European Union finance ministers have agreed to add 10 countries to a blacklist of alleged tax havens, including the United Arab Emirates. According to Bloomberg, the agreement means the list will now have 15 jurisdictions, triple the number of what it had before the review. It comes just over a year after the EU agreed to “name and shame” a small number of nations as part of its efforts to fight opaque practices that facilitate tax avoidance by multinationals and individuals.
The blacklist “has had a resounding effect on tax transparency and fairness worldwide,” EU Economic and Monetary Affairs Commissioner Pierre Moscovici said in a statement. “We are raising the bar of tax good governance globally and cutting out the opportunities for tax abuse.” The EU list is composed of countries that "either failed to deliver on their commitments to comply with required good-governance criteria, or did not commit to do so at all," according to the European Commission, the EU executive in Brussels. The inclusion of the U.A.E. was a particularly thorny issue, with Italy and Estonia pushing until the last minute to get the nation off the list, according to officials familiar with the discussions, Bloombergreports. Italy's populist government wanted the Emirates to be placed on a secondary “grey list” of countries that have agreed to fix their deficiencies in line with the EU requirements, arguing that the UAE was facing “constitutional constraints” and had to work with a “time-consuming legislative process” to pass the necessary reforms.

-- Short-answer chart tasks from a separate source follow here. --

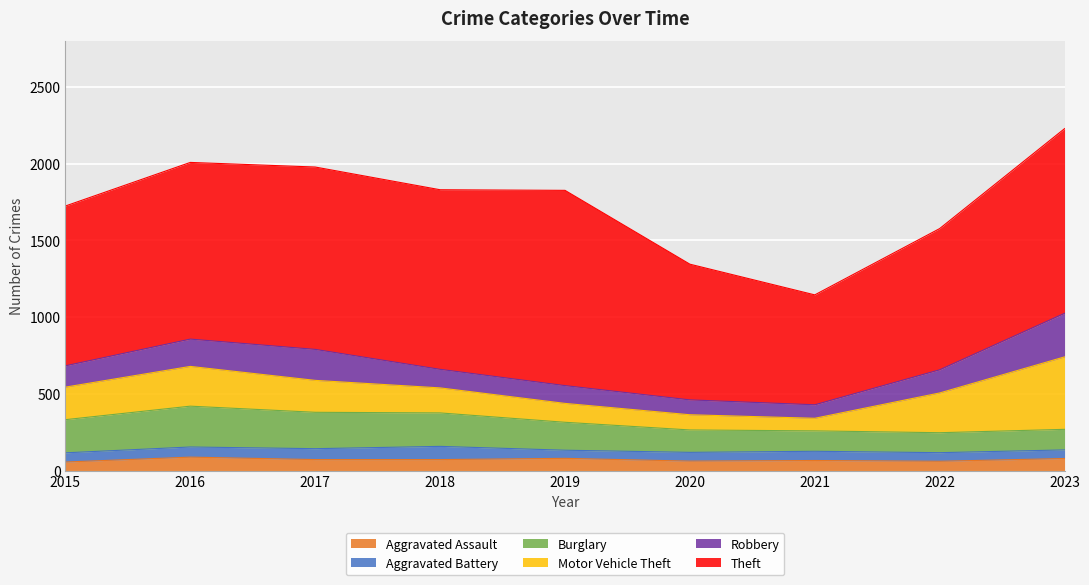

True or false: Robbery has a value of 178 at 2016.

True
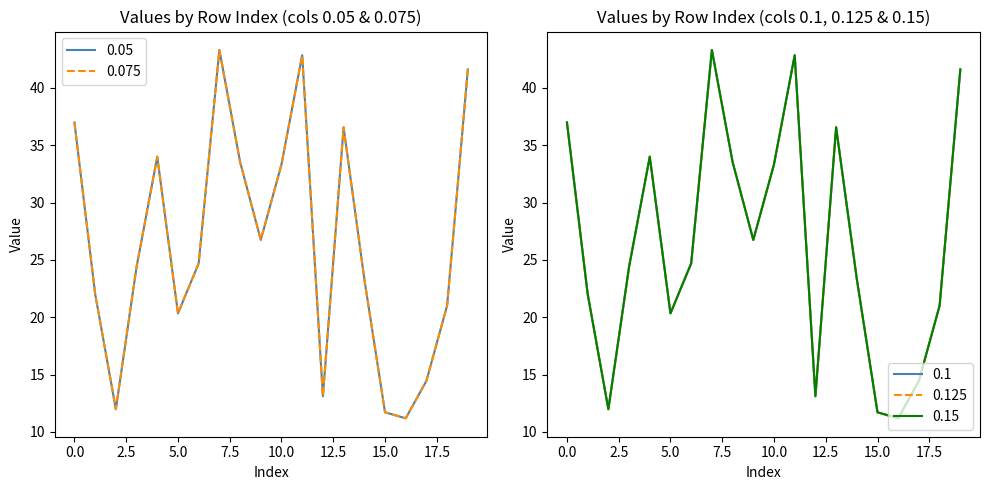

What is the value of the 0.1 point at the 19th from the left?

21.0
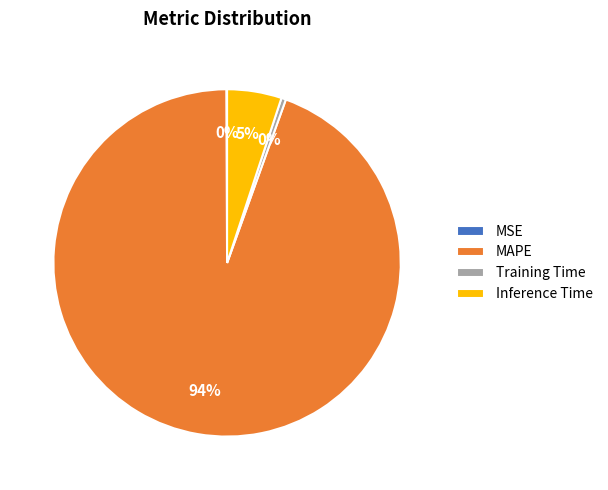

To the nearest percent, what is the average slice percentage?

25%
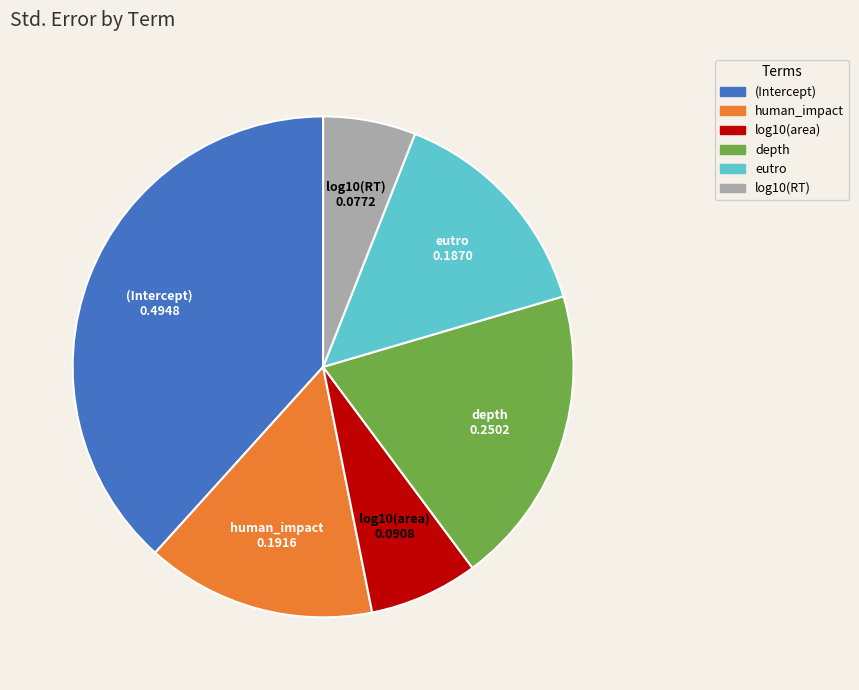

What is the largest slice in the pie chart?

(Intercept)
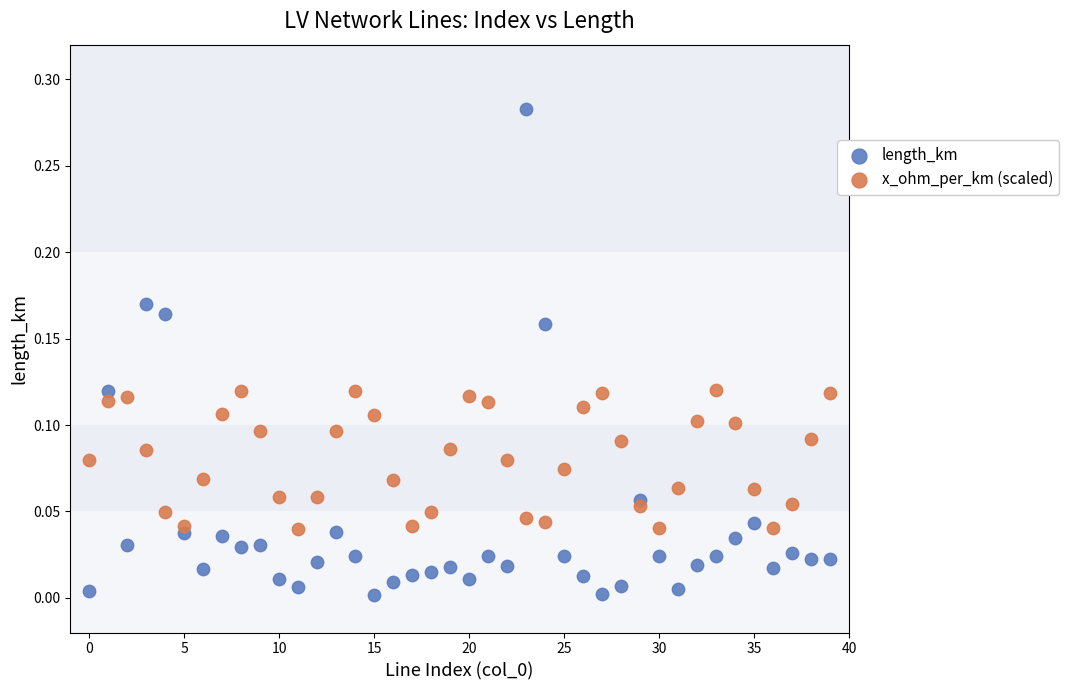

Which series reaches the minimum Y coordinate?

length_km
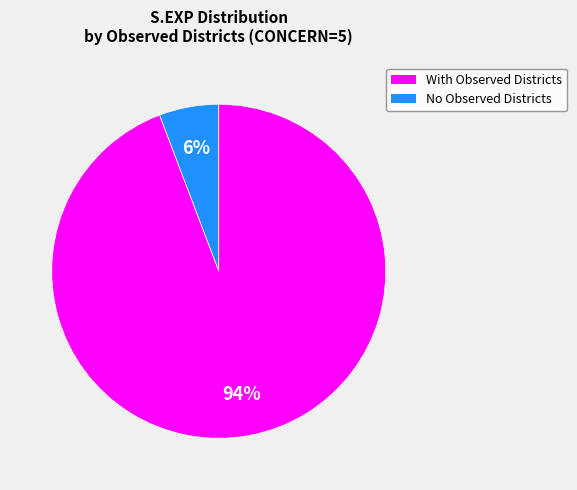

Is there a majority slice in this chart?

Yes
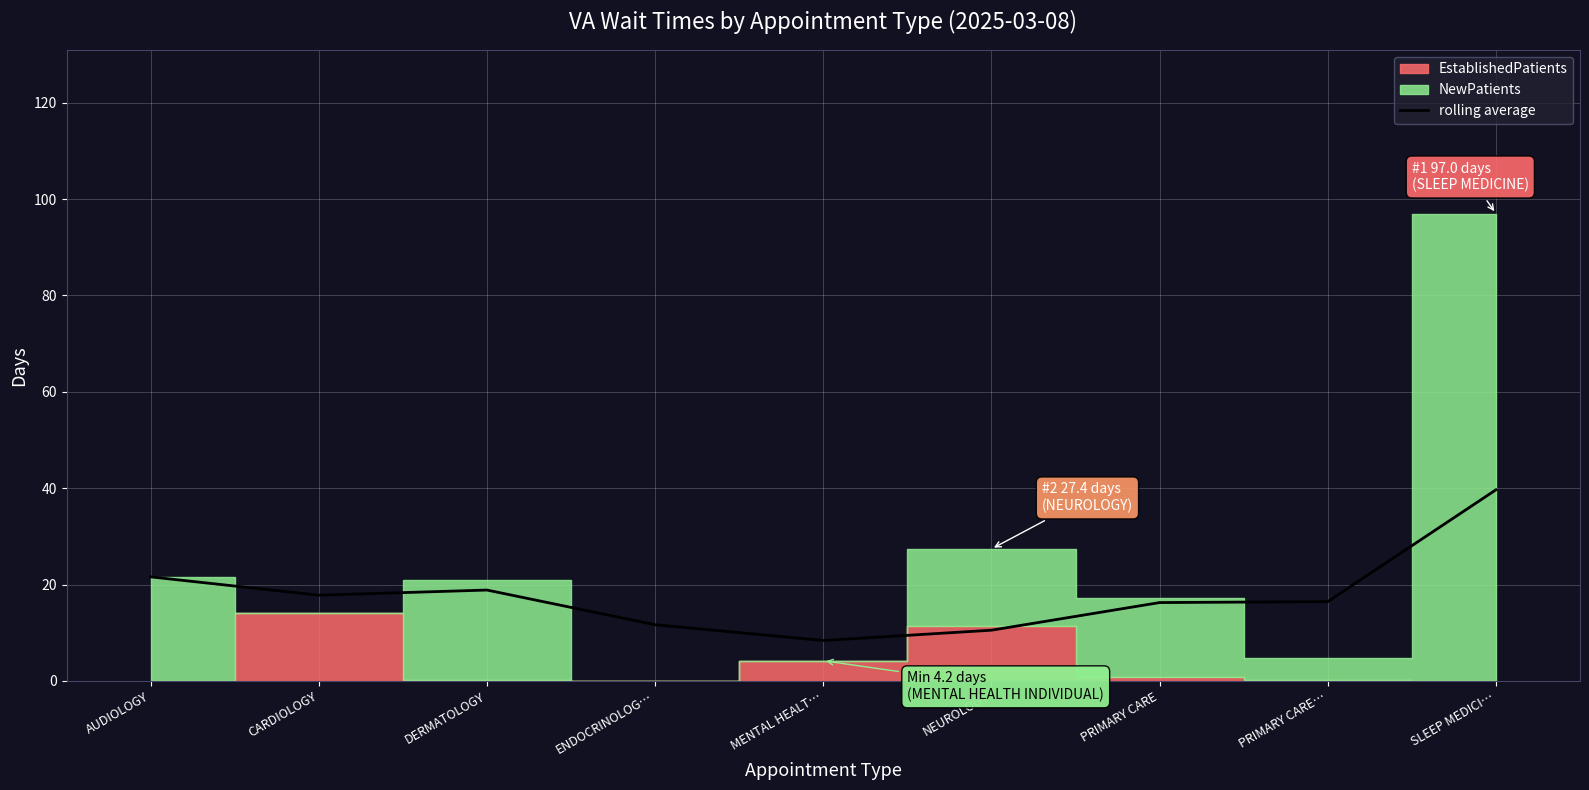

At which category does the data reach its first local valley?

CARDIOLOGY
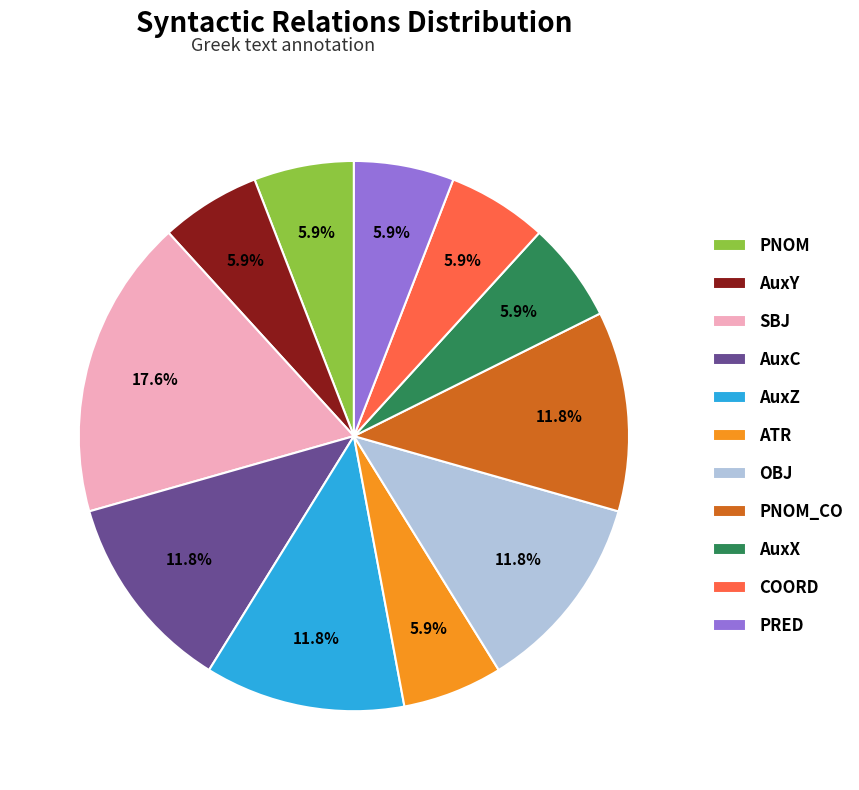

Does COORD account for over 50% of the chart?

No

The key aim of of the updated tax-haven blacklist has been to act as an incentive for countries to bring their tax systems in line with EU standards, for fear of being named and shamed. “Thanks to the listing process, dozens of countries have abolished harmful tax regimes and have come into line with international standards on transparency and fair taxation,” Moscovici said. A senior UAE banking official said the UAE expects to reach an amicable solution with the European Union soon on the issue of including the emirate in the list of non-cooperative jurisdictions for tax purposes, saying the blacklisting was due to "lack of communication and lack of understanding." The updated list includes existing transgressors American Samoa, Guam, Samoa, Trinidad and Tobago and U.S. Virgin Islands, while new entries are Aruba, Barbados, Belize, Bermuda, Dominica, Fiji, Marshall Islands, Oman, Vanuatu and the U.A.E.